The narrator could now feel the intensity of the audience’s interest.

Swish-thump! The sapling sprang quivering upright.

‘The second Nippon jerked back – then leapt to help the man transfixed in front of him. He was struggling to prise him free when the father emerged from behind and his parang blow split his head open.’

The audience cheered and clapped.

Stuck fast, the wounded Nippon crouched leaning to the right, both hands gripping the haft pierced deep into his side. As the ravished girl’s father moved round him, he raised his eyes and again he felt a clutch of dread: so might a neck-pinioned cobra, tail lashing but head held rigid, fix him with just such a deadly stare – then cold rage took over.

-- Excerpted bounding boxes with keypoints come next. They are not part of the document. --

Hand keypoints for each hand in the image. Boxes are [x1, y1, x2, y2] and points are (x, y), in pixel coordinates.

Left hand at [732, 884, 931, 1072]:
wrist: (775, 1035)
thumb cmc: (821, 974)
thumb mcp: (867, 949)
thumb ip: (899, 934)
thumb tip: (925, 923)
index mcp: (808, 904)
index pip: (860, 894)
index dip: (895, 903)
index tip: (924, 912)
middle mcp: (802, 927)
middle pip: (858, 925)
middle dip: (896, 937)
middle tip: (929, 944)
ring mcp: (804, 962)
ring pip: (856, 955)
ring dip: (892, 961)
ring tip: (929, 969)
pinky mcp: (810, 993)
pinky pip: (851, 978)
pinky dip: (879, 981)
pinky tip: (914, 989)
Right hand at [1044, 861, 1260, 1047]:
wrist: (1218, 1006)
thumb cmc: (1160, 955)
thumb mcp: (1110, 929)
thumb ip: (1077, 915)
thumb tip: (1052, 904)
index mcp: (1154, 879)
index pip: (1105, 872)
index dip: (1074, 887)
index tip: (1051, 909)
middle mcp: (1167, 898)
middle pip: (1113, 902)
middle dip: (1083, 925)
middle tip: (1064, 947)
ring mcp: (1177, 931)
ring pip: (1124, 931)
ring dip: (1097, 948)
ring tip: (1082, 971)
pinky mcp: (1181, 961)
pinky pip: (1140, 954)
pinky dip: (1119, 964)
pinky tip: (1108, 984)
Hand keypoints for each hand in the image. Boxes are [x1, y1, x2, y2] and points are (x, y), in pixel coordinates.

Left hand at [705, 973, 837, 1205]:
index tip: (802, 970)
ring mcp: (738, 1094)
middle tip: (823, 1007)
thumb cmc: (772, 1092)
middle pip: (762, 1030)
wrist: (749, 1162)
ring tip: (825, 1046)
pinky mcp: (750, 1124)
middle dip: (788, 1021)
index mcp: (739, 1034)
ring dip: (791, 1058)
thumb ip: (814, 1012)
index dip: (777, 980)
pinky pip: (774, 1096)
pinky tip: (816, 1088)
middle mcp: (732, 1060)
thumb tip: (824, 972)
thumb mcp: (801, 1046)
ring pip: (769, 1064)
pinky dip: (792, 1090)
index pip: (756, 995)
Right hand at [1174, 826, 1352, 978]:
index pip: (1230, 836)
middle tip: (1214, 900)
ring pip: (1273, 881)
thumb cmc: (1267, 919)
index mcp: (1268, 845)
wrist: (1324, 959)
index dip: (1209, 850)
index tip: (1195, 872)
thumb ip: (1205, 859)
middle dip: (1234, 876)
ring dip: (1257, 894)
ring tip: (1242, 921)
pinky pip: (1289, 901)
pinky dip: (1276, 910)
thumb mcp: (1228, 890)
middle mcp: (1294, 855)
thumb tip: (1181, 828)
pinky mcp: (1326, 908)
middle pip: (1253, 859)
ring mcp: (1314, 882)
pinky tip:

The girl’s father showed the wounded Nippon the parang blade, blood-stained. The eyes looked down at it then back up at him, crinkling a moment as if puzzled and taking deliberate aim chopped off the Nippon’s right hand. Grip gone he sagged, and the father began to hack at him, gasping great sobs as he swung the heavy blade at arms and shoulder and neck and face till all that remained was a gory trunk still with the spear in it.

‘So, that is how an ordinary farmer got his revenge by taking action when he could.’

The speaker, hoarse from talking, took a drink of water.